Sacramento
Protesting California's anti-affirmative action Proposition 209 and the general anti-Latino and anti-immigrant mood of the state and the country, the twenty-fourth annual National Association for Chicana and Chicano Studies (NACCS) conference kicked off with a rally here late last month at the base of the state capitol.
Activism has long been a part of NACCS. Last year, for example, hundreds of members took to the streets to protest comments made by the late newspaper columnist Mike Royko of the Chicago Tribune. Royko had written that Mexico had contributed nothing of value to this country this century except for tequila.
Additionally each year NACCS struggles to ensure that there is a connection between scholarship and activism, according to Teresa Cordova, professor of community and regional planning at the University of New Mexico.

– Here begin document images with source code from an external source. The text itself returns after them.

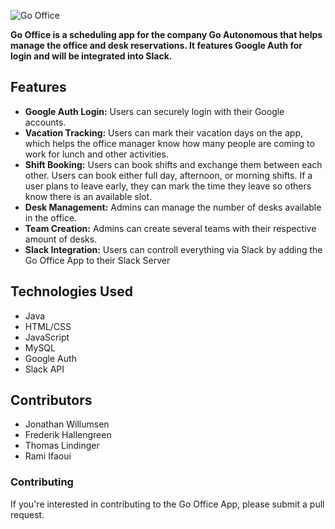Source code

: ![Go Office](https://user-images.githubusercontent.com/99896336/234914584-f0a01abb-d5aa-4810-932c-b65cd94d4f45.png)



__Go Office is a scheduling app for the company Go Autonomous that helps manage the office and desk reservations. It features Google Auth for login and will be integrated into Slack.__

## Features

- __Google Auth Login:__ Users can securely login with their Google accounts.
- __Vacation Tracking:__ Users can mark their vacation days on the app, which helps the office manager know how many people are coming to work for lunch and other activities.
- __Shift Booking:__ Users can book shifts and exchange them between each other. Users can book either full day, afternoon, or morning shifts. If a user plans to leave early, they can mark the time they leave so others know there is an available slot.
- __Desk Management:__ Admins can manage the number of desks available in the office.
- __Team Creation:__ Admins can create several teams with their respective amount of desks.
- __Slack Integration:__ Users can controll everything via Slack by adding the Go Office App to their Slack Server

## Technologies Used

- Java
- HTML/CSS
- JavaScript
- MySQL
- Google Auth
- Slack API

## Contributors

- Jonathan Willumsen
- Frederik Hallengreen
- Thomas Lindinger 
- Rami Ifaoui

### Contributing

If you're interested in contributing to the Go Office App, please submit a pull request.
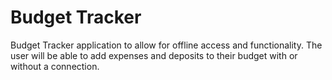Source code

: # Budget Tracker

Budget Tracker application to allow for offline access and functionality. The user will be able to add expenses and deposits to their budget with or without a connection.

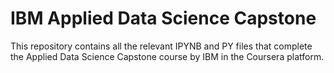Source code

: # IBM Applied Data Science Capstone

This repository contains all the relevant IPYNB and PY files that complete the Applied Data Science Capstone course by IBM in the Coursera platform.
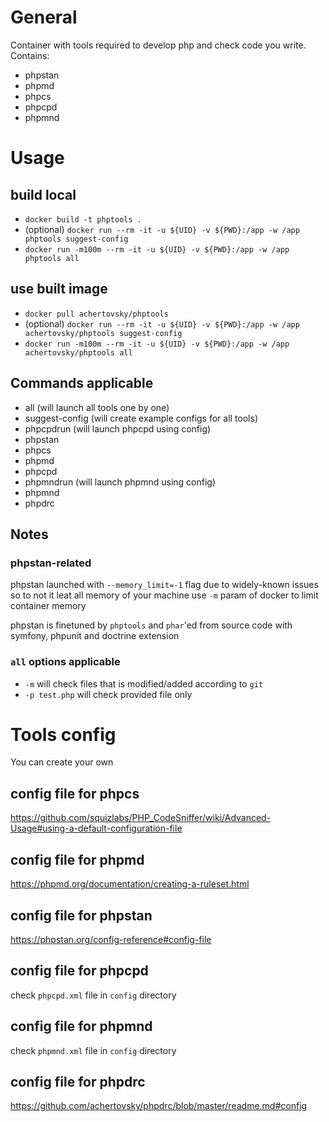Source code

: # General
Container with tools required to develop php and check code you write. Contains:
- phpstan
- phpmd
- phpcs
- phpcpd
- phpmnd

# Usage
## build local
- `docker build -t phptools .`
- (optional) `docker run --rm -it -u ${UID} -v ${PWD}:/app -w /app phptools suggest-config`<br>
- `docker run -m100m --rm -it -u ${UID} -v ${PWD}:/app -w /app phptools all`<br>
## use built image
- `docker pull achertovsky/phptools`<br>
- (optional) `docker run --rm -it -u ${UID} -v ${PWD}:/app -w /app achertovsky/phptools suggest-config`<br>
- `docker run -m100m --rm -it -u ${UID} -v ${PWD}:/app -w /app achertovsky/phptools all`<br>
## Commands applicable
- all (will launch all tools one by one)
- suggest-config (will create example configs for all tools)
- phpcpdrun (will launch phpcpd using config)
- phpstan
- phpcs
- phpmd
- phpcpd
- phpmndrun (will launch phpmnd using config)
- phpmnd
- phpdrc
## Notes
### phpstan-related
phpstan launched with `--memory_limit=-1` flag due to widely-known issues so to not it leat all memory of your machine use `-m` param of docker to limit container memory

phpstan is finetuned by `phptools` and `phar`'ed from source code with symfony, phpunit and doctrine extension

### `all` options applicable
- `-m` will check files that is modified/added according to `git`
- `-p test.php` will check provided file only

# Tools config
You can create your own
## config file for phpcs
https://github.com/squizlabs/PHP_CodeSniffer/wiki/Advanced-Usage#using-a-default-configuration-file
## config file for phpmd
https://phpmd.org/documentation/creating-a-ruleset.html
## config file for phpstan
https://phpstan.org/config-reference#config-file
## config file for phpcpd
check `phpcpd.xml` file in `config` directory
## config file for phpmnd
check `phpmnd.xml` file in `config` directory
## config file for phpdrc
https://github.com/achertovsky/phpdrc/blob/master/readme.md#config
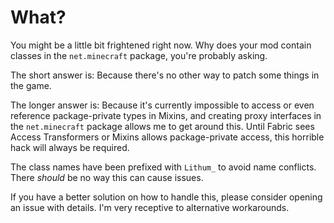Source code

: # What?

You might be a little bit frightened right now. Why does your mod contain classes in the `net.minecraft` package, you're probably asking.

The short answer is: Because there's no other way to patch some things in the game.

The longer answer is: Because it's currently impossible to access or even reference package-private types in Mixins, and creating
proxy interfaces in the `net.minecraft` package allows me to get around this. Until Fabric sees Access Transformers or Mixins
allows package-private access, this horrible hack will always be required.

The class names have been prefixed with `Lithum_` to avoid name conflicts. There _should_ be no way this can cause issues.

If you have a better solution on how to handle this, please consider opening an issue with details. I'm very receptive to alternative
workarounds.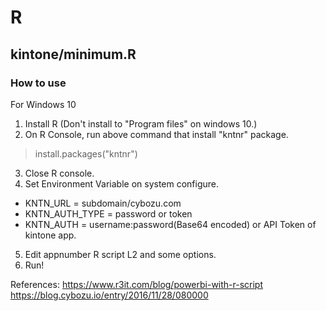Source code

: # R
## kintone/minimum.R
### How to use
For Windows 10

1. Install R (Don't install to "Program files" on windows 10.)
2. On R Console, run above command that install "kntnr" package.
  > install.packages("kntnr")
3. Close R console.
4. Set Environment Variable on system configure.  
* KNTN_URL = subdomain/cybozu.com
* KNTN_AUTH_TYPE = password or token
* KNTN_AUTH = username:password(Base64 encoded) or API Token of kintone app.
5. Edit appnumber R script L2 and some options.
6. Run!

References: 
https://www.r3it.com/blog/powerbi-with-r-script
https://blog.cybozu.io/entry/2016/11/28/080000
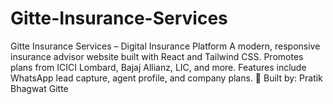# Gitte-Insurance-Services
Gitte Insurance Services – Digital Insurance Platform 
A modern, responsive insurance advisor website built with React and Tailwind CSS. Promotes plans from ICICI Lombard, Bajaj Allianz, LIC, and more. Features include WhatsApp lead capture, agent profile, and company plans.  🚀 Built by: Pratik Bhagwat Gitte

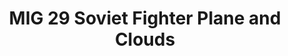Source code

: ---
ee_id_show: '4425'
title: MIG 29 Soviet Fighter Plane and Clouds
url: mig-29-soviet-fighter-plane-and-clouds
live_url:
year: '2017'
venue: 'Art Basel Unlimited (w/ Lisson Gallery) '
state_country: Basel
type:
dates:
pitch: "​Dusted this oldie off, and showed it how I always wished it would b shown."
ps:
imgs: Mig-29-Soviet-2005-03-install-database-07.jpg,Mig-29-Soviet-2005-03-install-database-08.jpg,Mig-29-Soviet-2005-03-install-database-04.jpg
things:
status:
layout: shows
---
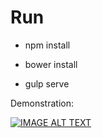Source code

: # Run
- npm install

- bower install

- gulp serve


Demonstration:

[![IMAGE ALT TEXT](http://img.youtube.com/vi/kDpnOt6UE_Q/0.jpg)](http://www.youtube.com/watch?v=kDpnOt6UE_Q "Video Title")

Part of the activism is reflected in the workshops or plenaries at the conference, which range from issues such as alcoholism and its effect on communities of color to environmental racism.
But many of the younger scholars are from a middle class background, notes Cordova. Because they're not working class, they don't know what working class struggles are, she says.
Desiree Sandoval, a doctoral student in cultural studies at the Claremont Graduate School, agrees that many scholars can become detached from their communities. According to her, some of the younger scholars subscribe to new theories such as post-modernism, post-structuralism and essentialism.
"The criticism is valid," Sandoval admits.
But some of the older scholars still do not recognize their sexism or the sexist language they use in putting forth their ideas, complains Sandoval. She cited a workshop which featured some of the older scholars as an example. At that workshop, according to Sandoval, one of the older scholars said, "The federal [teat] was drying up," at which point, many of the women and some men walked out.